A summer is a mixer. A mixer is an opamp with a voltage gain of a few hundred thousand as an inverting low gain circuit. Each input has a series resistor to the inverting input of the opamp and the output has the same value resistor to the inverting input to make the gain 1. Nothing is supposed to saturate because it is linear.
This mixer circuit needs to have a plus and minus supply:
A summer is a mixer.
No, he is right, a mixer is a summing amplifier....a mixer?
I don`t think so. The classical task of a mixer is to multiply signals.
So my summer is taking inputs between -1v and 1v and the output is somewhere in that range as well. Am I not able to use this architecture then?
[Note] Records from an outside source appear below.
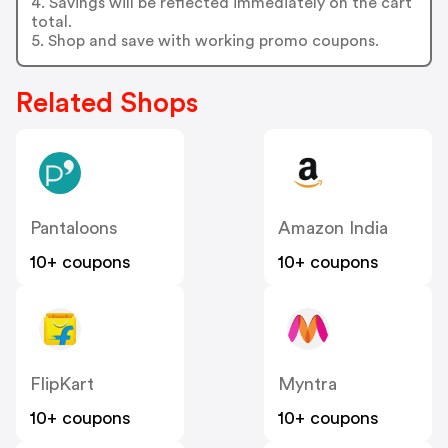
4. Savings will be reflected immediately on the cart
total.
5. Shop and save with working promo coupons.
Related Shops
Pantaloons
Amazon India
10+ coupons
10+ coupons
FlipKart
Myntra
10+ coupons
10+ coupons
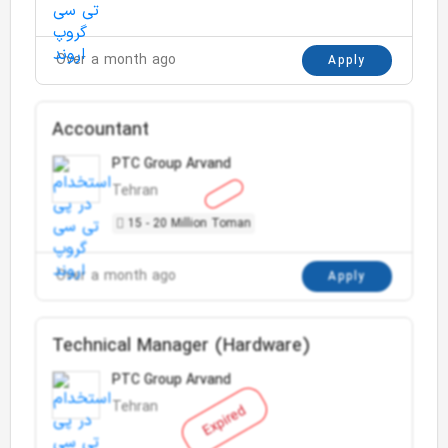
Over a month ago
Apply
Accountant
PTC Group Arvand
Tehran
15 - 20 Million Toman
Over a month ago
Apply
Technical Manager (Hardware)
PTC Group Arvand
Tehran
Expired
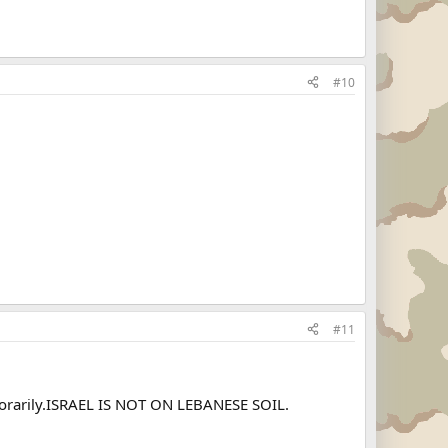
#10
#11
mporarily.ISRAEL IS NOT ON LEBANESE SOIL.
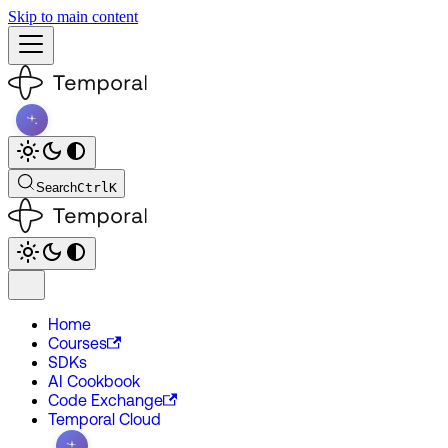
Skip to main content
Search
Ctrl
K
Home
Courses
SDKs
AI Cookbook
Code Exchange
Temporal Cloud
Most opamps have DC and low frequency voltage gain 2000 times more than yours.
Your opamp is shown without any negative feedback and its (+) input has no DC reference voltage.
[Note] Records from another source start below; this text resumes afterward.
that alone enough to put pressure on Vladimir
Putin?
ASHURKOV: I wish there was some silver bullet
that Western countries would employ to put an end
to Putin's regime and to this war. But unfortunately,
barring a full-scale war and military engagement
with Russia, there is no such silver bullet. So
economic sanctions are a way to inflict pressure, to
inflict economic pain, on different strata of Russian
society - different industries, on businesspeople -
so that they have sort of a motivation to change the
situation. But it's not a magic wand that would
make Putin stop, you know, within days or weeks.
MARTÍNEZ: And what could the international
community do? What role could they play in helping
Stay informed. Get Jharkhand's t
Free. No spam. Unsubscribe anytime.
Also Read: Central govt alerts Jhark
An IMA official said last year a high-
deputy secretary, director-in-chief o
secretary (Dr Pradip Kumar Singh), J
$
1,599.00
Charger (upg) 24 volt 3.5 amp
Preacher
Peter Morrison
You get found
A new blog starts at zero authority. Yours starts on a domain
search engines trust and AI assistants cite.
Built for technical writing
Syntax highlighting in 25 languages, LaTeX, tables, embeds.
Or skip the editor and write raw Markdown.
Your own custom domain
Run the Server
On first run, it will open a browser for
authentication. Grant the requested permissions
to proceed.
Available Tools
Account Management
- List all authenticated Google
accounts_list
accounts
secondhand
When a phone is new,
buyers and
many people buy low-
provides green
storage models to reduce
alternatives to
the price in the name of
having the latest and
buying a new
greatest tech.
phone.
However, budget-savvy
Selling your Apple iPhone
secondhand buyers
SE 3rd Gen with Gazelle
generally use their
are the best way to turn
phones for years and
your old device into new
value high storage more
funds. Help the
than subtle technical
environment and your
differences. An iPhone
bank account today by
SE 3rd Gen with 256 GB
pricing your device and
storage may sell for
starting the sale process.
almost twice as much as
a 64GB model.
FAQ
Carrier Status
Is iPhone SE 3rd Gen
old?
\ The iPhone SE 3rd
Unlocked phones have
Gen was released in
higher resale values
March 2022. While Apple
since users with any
Since your input is between -1V and +1V and you want the output to be the same then Vdd must be a positive power supply voltage, Vss must be a negative power supply voltage and their junction 0V must be the input and output grounds.
Since your output is a class-A Mosfet feeding a current source then it can pull strongly positively but not negatively. Therefore its output resistance is high and its output swing is determined by its current and its load resistance. Why doesn't your opamp have a push pull class-AB output like most other opamps?
Simply look at the datasheets of a few of the millions of opamps available (or ask your teacher to explain it).I'm sorry, how would I implement the push pull?